Source document:
------------------------
# I almost became a soul in a Kia Soul



## June132017 (Jun 13, 2017)

So I was visiting a friend I haven't seen in a while and he decides to drive in his Kia Soul. Anyway, it starts raining and it's really hard to see out of the windshield. I'm like, "Dude you're going to get killed driving around like this. At the minimum you're going to run over someones dog, or something." Anyway, his wiper's we're totally shot. I told him to go to Wal-Mart and we bought some cheap wipers.

So we get into the process of installing them. He took the passenger side off and left the clip on there and tried putting the new wiper on with the clip on it was hilarious. I had trouble putting the driver side on so he was doing that for like 5 minutes. 😆 Anyway, yeah we got it done in about 10 minutes which isn't bad.

So I tell him to test the wipers. Of course he hits the wipers without the windshield washer fluid. 😆 Cringe level 7.

I think I should have bought him those silicone one's though. They probably would have lasted him alot longer. Now he's talking about getting a motorcycle Cringe level 9.

Also the $4 cheapo's seemed to work great from Wal-Mart. Hopefully having zero fluid on the windshield when he tested them doesn't kill the life of them though. I guess it won't.


----------



## Wildgoose (Feb 11, 2019)

Did you tip him? 😂 😂


----------



## June132017 (Jun 13, 2017)

Wildgoose said:


> Did you tip him? &#128514; &#128514;


Hell no. I didn't want to climb into a suicide machine.


----------



## Young Kim (Jan 28, 2015)

June132017 said:


> So I was visiting a friend I haven't seen in a while and he decides to drive in his Kia Soul. Anyway, it starts raining and it's really hard to see out of the windshield. I'm like, "Dude you're going to get killed driving around like this. At the minimum you're going to run over someones dog, or something." Anyway, his wiper's we're totally shot. I told him to go to Wal-Mart and we bought some cheap wipers.
> 
> So we get into the process of installing them.


@June132017, I do love installing new blades, it makes me feel like a put on a new set of glasses, because it is suddenly so clear.


----------



## June132017 (Jun 13, 2017)

Young Kim said:


> @June132017, I do love installing new blades, it makes me feel like a put on a new set of glasses, because it is suddenly so clear.


Yeah he really needed them bad. They worked great after we tested them properly.
------------------------
Task requirements:
A – In the wiper thread, about how long did it take to install the new wipers?
B – Duplicate the passage of the wiper thread starting at "So I tell him" and ending at "(Feb 11, 2019)".
C – Go on with the wiper thread from its final post.
------------------------
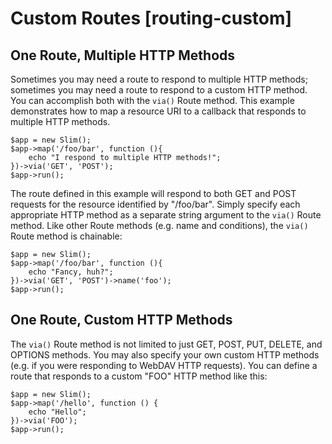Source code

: # Custom Routes [routing-custom] #

## One Route, Multiple HTTP Methods ##

Sometimes you may need a route to respond to multiple HTTP methods; sometimes you may need a route to respond to a custom HTTP method. You can accomplish both with the `via()` Route method. This example demonstrates how to map a resource URI to a callback that responds to multiple HTTP methods.

    $app = new Slim();
    $app->map('/foo/bar', function (){
        echo "I respond to multiple HTTP methods!";
    })->via('GET', 'POST');
    $app->run();

The route defined in this example will respond to both GET and POST requests for the resource identified by "/foo/bar". Simply specify each appropriate HTTP method as a separate string argument to the `via()` Route method. Like other Route methods (e.g. name and conditions), the `via()` Route method is chainable:

    $app = new Slim();
    $app->map('/foo/bar', function (){
        echo "Fancy, huh?";
    })->via('GET', 'POST')->name('foo');
    $app->run();

## One Route, Custom HTTP Methods ##

The `via()` Route method is not limited to just GET, POST, PUT, DELETE, and OPTIONS methods. You may also specify your own custom HTTP methods (e.g. if you were responding to WebDAV HTTP requests). You can define a route that responds to a custom "FOO" HTTP method like this:

    $app = new Slim();
    $app->map('/hello', function () {
        echo "Hello";
    })->via('FOO');
    $app->run();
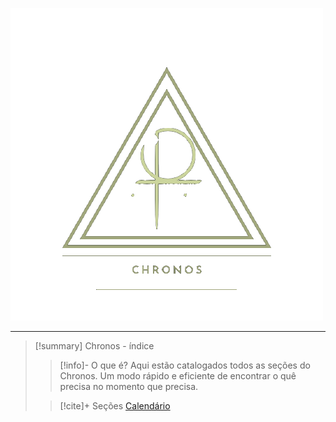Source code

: ![image](.attachments/7ee7c58d19704922bce0028dfe22ad94d047d53c.png) 
___
> [!summary] Chronos - índice
> > [!info]- O que é?
> >  Aqui estão catalogados todos as seções do Chronos. Um modo rápido e eficiente de encontrar o quê precisa no momento que precisa.
> 
> > [!cite]+ Seções
> > [Calendário](/Se%C3%A7%C3%B5es%2FCalend%C3%A1rio/Calend%C3%A1rio.md)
------------------------
Exercise results:
A – About 10 minutes.

B –
So I tell him to test the wipers. Of course he hits the wipers without the windshield washer fluid. 😆 Cringe level 7.

I think I should have bought him those silicone one's though. They probably would have lasted him alot longer. Now he's talking about getting a motorcycle Cringe level 9.

Also the $4 cheapo's seemed to work great from Wal-Mart. Hopefully having zero fluid on the windshield when he tested them doesn't kill the life of them though. I guess it won't.


----------



## Wildgoose (Feb 11, 2019)

C –
It used to be that 50,000 people a year died by car accidents. Probably 20% contributed are from wipers and tires. Some lady in Orlando died by driving right into the back of a parked big rig, or trash truck. A huge truck was parked on the side of the road none the less. She was killed instantly. There's so much rain in Orlando it makes me curious if she essentially died because of bad wipers.


----------



## Young Kim (Jan 28, 2015)

June132017 said:


> Yeah he really needed them bad. They worked great after we tested them properly.
> 
> It used to be that 50,000 people a year died by car accidents. Probably 20% contributed are from wipers and tires. Some lady in Orlando died by driving right into the back of a parked big rig, or trash truck. A huge truck was parked on the side of the road none the less. She was killed instantly. There's so much rain in Orlando it makes me curious if she essentially died because of bad wipers.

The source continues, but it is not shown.